Records from a data source

——————————

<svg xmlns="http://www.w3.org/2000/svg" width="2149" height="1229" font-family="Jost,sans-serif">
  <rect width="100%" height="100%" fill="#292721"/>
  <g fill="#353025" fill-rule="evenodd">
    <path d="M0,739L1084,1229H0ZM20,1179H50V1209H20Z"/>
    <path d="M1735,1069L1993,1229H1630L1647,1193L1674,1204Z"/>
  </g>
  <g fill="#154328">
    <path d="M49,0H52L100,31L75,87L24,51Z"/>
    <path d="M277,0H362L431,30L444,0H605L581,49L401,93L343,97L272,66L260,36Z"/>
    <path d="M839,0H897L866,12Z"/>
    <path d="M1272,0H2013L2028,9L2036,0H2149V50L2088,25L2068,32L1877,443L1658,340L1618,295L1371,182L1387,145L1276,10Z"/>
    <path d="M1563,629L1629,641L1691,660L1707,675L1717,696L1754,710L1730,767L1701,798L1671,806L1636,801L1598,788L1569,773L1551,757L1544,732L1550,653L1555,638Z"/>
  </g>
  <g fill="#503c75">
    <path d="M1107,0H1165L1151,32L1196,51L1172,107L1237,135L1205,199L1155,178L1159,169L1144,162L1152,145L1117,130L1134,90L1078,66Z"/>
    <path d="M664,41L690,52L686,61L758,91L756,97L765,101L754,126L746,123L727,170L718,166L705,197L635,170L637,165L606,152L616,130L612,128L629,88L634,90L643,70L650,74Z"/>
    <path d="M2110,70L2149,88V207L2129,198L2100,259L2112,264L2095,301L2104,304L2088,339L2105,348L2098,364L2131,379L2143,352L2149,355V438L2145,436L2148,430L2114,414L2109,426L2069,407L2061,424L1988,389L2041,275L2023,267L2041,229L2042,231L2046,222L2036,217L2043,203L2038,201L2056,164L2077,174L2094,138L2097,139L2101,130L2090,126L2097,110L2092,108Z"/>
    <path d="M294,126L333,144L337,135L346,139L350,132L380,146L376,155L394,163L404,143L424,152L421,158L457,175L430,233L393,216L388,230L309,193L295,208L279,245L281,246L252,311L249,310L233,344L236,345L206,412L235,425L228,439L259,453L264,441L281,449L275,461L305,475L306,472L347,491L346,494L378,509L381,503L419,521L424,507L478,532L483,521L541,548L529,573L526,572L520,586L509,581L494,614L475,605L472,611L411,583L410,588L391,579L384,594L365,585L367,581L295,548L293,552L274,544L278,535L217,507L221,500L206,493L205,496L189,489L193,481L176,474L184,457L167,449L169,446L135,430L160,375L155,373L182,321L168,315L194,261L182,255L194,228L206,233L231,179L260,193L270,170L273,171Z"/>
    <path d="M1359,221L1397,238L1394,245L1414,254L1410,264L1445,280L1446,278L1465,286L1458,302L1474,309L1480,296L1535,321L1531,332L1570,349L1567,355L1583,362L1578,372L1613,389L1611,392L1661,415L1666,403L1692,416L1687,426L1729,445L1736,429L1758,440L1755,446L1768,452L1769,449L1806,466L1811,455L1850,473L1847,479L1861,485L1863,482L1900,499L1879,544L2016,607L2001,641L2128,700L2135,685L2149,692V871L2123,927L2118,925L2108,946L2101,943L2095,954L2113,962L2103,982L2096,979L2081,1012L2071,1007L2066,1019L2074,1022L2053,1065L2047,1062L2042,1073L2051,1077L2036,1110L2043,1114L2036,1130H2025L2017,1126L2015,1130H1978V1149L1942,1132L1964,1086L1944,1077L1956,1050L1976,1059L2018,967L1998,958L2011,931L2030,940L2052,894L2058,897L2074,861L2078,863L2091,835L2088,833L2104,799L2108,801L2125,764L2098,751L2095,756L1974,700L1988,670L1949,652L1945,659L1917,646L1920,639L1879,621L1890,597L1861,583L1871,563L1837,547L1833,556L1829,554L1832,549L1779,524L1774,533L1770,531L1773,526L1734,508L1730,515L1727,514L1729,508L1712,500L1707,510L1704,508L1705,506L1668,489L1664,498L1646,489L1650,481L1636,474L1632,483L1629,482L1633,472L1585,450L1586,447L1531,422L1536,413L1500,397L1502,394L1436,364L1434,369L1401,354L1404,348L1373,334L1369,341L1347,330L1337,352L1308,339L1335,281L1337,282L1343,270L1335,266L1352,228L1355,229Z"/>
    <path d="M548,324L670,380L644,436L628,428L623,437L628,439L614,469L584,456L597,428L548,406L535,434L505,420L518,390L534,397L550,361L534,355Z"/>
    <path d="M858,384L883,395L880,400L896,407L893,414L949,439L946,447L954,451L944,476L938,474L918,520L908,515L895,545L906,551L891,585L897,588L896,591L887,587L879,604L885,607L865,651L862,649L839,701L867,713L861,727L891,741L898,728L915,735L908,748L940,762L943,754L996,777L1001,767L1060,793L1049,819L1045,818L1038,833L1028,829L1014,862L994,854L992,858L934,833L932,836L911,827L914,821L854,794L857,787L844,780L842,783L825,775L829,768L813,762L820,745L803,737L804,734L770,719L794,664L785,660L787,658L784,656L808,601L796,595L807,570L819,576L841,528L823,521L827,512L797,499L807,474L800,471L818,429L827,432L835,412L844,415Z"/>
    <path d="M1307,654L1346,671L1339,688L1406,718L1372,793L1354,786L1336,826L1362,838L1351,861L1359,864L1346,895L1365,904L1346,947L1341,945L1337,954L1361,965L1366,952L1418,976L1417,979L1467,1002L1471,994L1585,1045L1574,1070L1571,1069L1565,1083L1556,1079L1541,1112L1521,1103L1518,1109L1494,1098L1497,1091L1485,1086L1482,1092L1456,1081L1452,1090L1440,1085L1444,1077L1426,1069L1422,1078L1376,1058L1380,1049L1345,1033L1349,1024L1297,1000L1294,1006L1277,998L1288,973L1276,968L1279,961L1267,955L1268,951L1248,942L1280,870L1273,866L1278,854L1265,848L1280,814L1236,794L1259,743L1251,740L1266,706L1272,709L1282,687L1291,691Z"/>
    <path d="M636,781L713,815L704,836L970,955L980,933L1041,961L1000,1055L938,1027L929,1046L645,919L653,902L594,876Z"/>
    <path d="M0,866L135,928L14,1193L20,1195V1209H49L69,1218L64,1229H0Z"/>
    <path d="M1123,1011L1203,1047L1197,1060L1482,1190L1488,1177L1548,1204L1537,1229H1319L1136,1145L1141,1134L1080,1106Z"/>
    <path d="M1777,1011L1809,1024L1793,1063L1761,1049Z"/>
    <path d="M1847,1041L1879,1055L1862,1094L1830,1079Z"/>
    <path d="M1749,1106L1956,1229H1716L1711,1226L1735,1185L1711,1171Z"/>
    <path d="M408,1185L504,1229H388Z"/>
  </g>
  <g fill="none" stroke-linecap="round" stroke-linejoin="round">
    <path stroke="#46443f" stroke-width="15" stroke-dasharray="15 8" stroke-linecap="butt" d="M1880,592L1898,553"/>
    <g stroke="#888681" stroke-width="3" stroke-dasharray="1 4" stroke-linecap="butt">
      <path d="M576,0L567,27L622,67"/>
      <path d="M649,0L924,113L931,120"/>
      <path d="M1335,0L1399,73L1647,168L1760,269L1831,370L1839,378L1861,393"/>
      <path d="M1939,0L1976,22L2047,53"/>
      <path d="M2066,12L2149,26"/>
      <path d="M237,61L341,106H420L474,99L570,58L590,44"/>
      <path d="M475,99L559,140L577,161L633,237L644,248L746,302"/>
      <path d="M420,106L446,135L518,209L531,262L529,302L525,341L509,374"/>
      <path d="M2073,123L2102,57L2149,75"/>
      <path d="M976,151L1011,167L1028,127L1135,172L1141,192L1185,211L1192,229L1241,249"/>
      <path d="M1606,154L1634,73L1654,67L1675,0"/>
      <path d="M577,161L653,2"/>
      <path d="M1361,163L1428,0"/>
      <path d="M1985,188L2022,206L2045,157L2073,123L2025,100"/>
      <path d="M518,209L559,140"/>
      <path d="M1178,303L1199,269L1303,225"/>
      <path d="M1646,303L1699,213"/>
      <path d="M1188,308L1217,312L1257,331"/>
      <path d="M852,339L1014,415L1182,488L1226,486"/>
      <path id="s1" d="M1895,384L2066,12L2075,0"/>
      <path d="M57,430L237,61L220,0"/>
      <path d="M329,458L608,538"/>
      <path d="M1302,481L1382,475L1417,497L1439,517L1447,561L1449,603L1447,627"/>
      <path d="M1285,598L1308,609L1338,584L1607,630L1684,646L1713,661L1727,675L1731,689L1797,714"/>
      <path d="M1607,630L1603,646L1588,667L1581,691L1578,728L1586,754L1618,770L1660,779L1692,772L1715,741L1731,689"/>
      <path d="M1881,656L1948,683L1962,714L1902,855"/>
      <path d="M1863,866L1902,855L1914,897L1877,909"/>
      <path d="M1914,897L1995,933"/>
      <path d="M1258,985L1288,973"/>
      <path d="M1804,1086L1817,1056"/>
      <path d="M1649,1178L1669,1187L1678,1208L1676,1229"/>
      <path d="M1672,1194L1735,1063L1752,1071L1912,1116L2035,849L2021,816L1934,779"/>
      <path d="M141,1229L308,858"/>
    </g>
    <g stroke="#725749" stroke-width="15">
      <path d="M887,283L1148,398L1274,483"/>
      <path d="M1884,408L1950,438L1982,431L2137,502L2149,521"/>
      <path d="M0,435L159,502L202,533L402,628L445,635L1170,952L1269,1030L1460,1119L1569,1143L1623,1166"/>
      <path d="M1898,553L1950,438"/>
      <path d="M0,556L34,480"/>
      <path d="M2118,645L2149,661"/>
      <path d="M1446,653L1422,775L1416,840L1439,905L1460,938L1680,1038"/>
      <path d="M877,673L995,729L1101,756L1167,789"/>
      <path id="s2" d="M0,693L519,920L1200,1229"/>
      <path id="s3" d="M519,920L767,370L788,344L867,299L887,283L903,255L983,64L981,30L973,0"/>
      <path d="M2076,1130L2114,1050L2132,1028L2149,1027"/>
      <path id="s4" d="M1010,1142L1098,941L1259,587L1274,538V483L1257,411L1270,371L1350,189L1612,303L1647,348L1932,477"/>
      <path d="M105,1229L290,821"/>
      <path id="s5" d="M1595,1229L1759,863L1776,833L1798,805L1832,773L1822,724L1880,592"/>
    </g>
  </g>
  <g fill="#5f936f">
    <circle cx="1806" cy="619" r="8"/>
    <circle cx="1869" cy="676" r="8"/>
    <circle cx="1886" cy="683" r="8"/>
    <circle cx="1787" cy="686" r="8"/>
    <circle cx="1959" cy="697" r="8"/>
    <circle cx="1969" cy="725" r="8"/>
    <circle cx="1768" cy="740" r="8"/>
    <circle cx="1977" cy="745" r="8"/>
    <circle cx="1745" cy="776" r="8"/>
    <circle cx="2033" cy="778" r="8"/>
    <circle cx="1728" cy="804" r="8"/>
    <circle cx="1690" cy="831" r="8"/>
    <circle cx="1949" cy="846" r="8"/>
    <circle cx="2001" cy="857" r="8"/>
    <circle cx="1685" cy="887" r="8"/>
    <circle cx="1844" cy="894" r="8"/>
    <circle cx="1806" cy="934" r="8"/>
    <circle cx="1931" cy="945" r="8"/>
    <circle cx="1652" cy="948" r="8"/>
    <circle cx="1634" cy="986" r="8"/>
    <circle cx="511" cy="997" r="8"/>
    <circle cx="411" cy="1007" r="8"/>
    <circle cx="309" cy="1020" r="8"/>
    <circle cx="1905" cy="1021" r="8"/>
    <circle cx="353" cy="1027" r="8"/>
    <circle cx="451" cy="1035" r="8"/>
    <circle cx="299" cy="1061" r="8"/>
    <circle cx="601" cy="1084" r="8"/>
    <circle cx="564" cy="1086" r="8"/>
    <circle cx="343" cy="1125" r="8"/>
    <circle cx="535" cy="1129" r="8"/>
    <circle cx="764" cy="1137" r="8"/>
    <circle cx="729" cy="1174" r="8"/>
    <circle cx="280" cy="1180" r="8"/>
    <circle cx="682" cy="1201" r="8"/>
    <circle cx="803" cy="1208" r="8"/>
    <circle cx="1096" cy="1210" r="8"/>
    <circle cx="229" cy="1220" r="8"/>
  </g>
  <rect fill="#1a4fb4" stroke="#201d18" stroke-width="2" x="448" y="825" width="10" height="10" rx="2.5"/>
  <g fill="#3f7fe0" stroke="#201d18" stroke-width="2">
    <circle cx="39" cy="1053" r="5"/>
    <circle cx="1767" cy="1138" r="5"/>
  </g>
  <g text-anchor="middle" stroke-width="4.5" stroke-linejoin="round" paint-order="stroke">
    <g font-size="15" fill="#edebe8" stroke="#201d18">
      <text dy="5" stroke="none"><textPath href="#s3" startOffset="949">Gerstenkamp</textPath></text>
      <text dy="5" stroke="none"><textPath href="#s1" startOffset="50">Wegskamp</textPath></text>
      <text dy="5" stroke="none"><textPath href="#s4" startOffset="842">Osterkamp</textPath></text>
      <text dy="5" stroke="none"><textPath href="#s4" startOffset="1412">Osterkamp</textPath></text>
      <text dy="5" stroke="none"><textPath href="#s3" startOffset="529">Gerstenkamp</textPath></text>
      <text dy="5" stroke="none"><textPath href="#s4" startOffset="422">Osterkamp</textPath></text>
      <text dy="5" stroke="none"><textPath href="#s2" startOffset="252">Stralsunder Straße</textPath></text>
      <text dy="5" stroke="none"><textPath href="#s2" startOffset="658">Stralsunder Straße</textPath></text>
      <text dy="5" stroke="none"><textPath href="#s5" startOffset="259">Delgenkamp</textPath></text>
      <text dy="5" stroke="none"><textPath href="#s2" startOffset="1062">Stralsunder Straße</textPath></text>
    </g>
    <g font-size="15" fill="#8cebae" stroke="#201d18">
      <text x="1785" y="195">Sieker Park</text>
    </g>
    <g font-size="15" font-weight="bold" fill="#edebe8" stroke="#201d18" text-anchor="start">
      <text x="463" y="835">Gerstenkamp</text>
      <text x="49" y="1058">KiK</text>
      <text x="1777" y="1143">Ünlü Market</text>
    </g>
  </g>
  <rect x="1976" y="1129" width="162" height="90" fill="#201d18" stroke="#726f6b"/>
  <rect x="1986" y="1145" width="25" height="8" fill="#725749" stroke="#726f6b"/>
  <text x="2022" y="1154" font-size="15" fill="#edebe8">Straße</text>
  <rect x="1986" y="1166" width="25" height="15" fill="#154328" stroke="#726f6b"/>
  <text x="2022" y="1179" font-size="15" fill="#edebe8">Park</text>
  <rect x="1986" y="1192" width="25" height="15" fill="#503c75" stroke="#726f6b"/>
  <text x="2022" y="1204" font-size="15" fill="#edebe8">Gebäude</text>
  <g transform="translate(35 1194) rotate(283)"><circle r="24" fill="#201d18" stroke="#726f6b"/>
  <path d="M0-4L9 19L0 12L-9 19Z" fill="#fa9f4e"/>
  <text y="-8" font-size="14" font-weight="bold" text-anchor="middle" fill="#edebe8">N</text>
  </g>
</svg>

——————————

__What the task asks__. Bring together all lines in the records where the word "linejoin" is found.

__The completed task__.
  <g fill="none" stroke-linecap="round" stroke-linejoin="round">
  <g text-anchor="middle" stroke-width="4.5" stroke-linejoin="round" paint-order="stroke">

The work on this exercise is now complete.